The first case of architecture integrating living nature as the basis of the project, built in Milan in the Porta Nuova area, consists of two towers 80 and 112 meters tall, which together house 800 trees (480 large and medium-sized trees, 300 smaller trees, 15,000 perennial and ground cover plants, and 5,000 shrubs). The vegetation is equivalent to that of a 30,000 square meter forest and undergrowth, concentrated on 3,000 square meters of urban surface.

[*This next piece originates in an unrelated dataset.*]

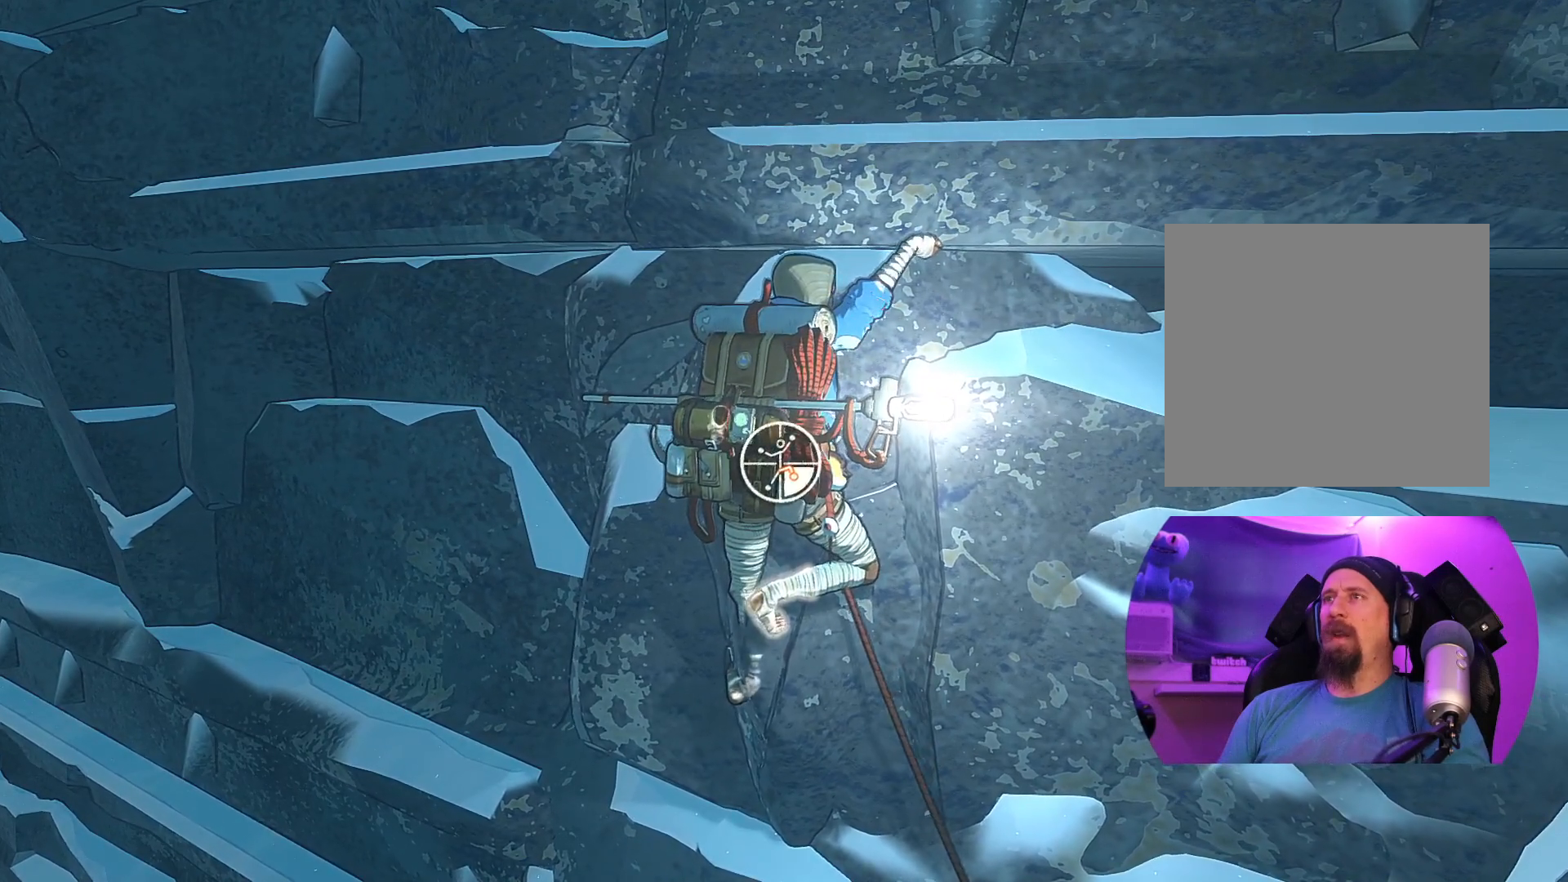
{"buttons": [], "left_stick": "up", "right_stick": "center", "events": [[150, "left_stick", "up"]]}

This approach to design brings significant benefits, especially in addressing the longstanding problem of pollution, along with that of thermal regulation: in fact, plants allow for a decrease in temperature of about 10 degrees in the neighborhoods of major world metropolises, serving as natural air conditioners, with an impact on energy consumption. In the Bosco Verticale, irrigation is also centralized: the plants’ needs are monitored by a digitally controlled probe system remotely, while the necessary water is largely drawn from the filtration of the towers’ greywater. The combination of these solutions goes beyond the concept, still fundamentally anthropocentric and technocratic, of “sustainability” towards a new biological diversity. A few years after its construction, the Bosco Verticale has thus given life to a habitat colonized by numerous species of animals (including approximately 1,600 birds and butterflies), establishing an outpost for the spontaneous vegetal and faunal recolonization of the city.